La baladodiffusion en éducation: mythes et réalités…

Après que cet article m’aie été recommandé par trois sources différentes, je me suis décidé à le lire et à vous en faire rapport.  Il s’agit d’une recherche menée auprès de 275 étudiants de trois facultés différentes à l’Université de Montréal.  Dans cinq cours, les étudiants se voyaient remettre un baladeur numérique de type iPod ou Zen Vision et les professeurs de ces cours mettaient à leur disposition des contenus pédagogiques téléchargeables à partir d’un serveur central.  Il pouvait s’agir de séances de cours enregistrées, mais aussi d’entrevues, de musique à écouter pour les cours, etc.  Évidemment, les appareils ont également servi à des fins plus personnelles pendant le semestre…

Les conclusions des auteurs ne sont pas vraiment surprenantes, quoi qu’elles tendent à infirmer le modèle du « learning anytime, anywhere » mis de l’avant par les partisans de l’utilisation de la baladodiffusion pour diffuser des contenus de cours.  En gros, les étudiants perçoivent ce médium davantage comme un outil de divertissement, non-propice à l’étude.  Pour que les contenus académiques y soient intéressants, il faut qu’ils soient formatés de manière appropriée:

« Les contenus pédagogiques doivent être courts. Leurs concepteurs doivent exploiter les possibilités du multimédia pour créer des contenus dynamiques et interactifs. Surtout, les contenus doivent être d’une grande pertinence par rapport au cours et nullement se substituer au professeur dans son rôle de source première.
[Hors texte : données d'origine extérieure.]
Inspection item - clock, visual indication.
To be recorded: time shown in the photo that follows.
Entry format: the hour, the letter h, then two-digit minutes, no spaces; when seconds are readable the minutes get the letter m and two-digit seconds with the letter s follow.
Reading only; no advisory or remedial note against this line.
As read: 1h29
Cela demande du temps, car pour assurer une bonne intégration dans les activités pédagogiques, les obstacles et contraintes à la fois techniques et culturels doivent être surmontés tant par les professeurs que par les étudiants. » [p. 54, nos emphases]
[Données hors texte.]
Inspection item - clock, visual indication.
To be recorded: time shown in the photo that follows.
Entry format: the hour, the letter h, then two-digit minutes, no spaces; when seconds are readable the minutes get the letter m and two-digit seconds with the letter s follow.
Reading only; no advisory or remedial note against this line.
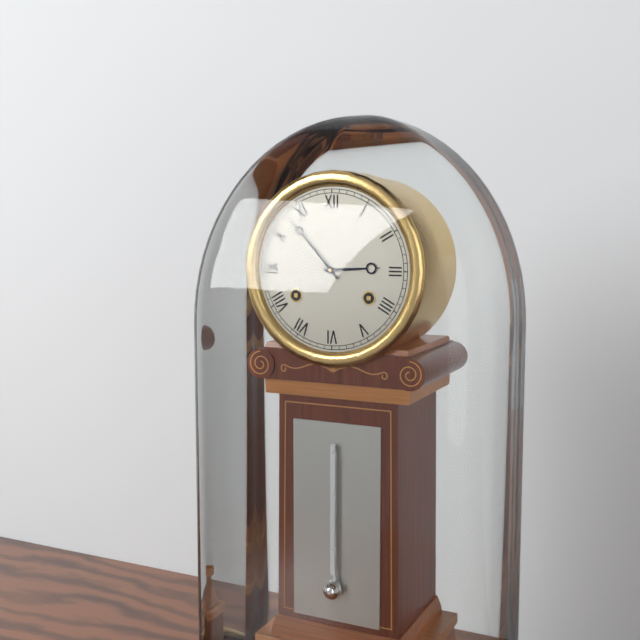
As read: 2h53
 Ce que l’article souligne de façon éloquente, c’est à quel point le contexte de réception de contenu pédagogique est normée socialement et intégrée par les étudiants.  Ainsi, bien que la technologie rende possible d’accéder à la matière de manière « nomade », les étudiantes et étudiants interrogés ressentent qu’ils ont besoin d’être immobiles pour se concentrer sur leur étude (ils tendent à télécharger les contenus pédagogiques sur leurs ordinateurs domestiques afin de les écouter à la maison).  Inversement, un contenu plus ludique (musique, photos, vidéos personnels) peu être consommé « en route » (dans le métro, par exemple).

« Nous sommes loin encore des discours faisant état d’un apprentissage décontextualisé où tout lieu et tout moment seraient propices à l’appropriation des contenus disciplinaires. Pour les étudiants, la consommation culturelle à des fins de carrière académique (voire passer les examens) requiert un setting, c’est-à-dire un espace balisé et a priori  défini comme lieu d’apprentissage. »
Tout cela me ramène à un des constats du récent colloque ProfeTIC, « L’Université était au coeur des transformations technologiques des trente dernières années.  Plus maintenant.  Aujourd’hui, elle est en rattrapage.  L’acquisition technologique se fait ailleurs. »  Les universitaires auront beau essayer de récupérer des technologies utilisées hors-campus, celles-ci sont déjà arrivées avec leurs contenus populaires qui ont conditionné l’utilisation qu’en font les étudiants.  Difficile de les remplacer…
Caron, André H. et Letizia Caronia, Rhoda Weiss-Lambrou, « La baladodiffusion en éducation : mythes et réalités des usages dans une culture mobile », Revue internationale des technologies en pédagogie universitaire, vol. 4, no. 3, 2007, pp. 42-57.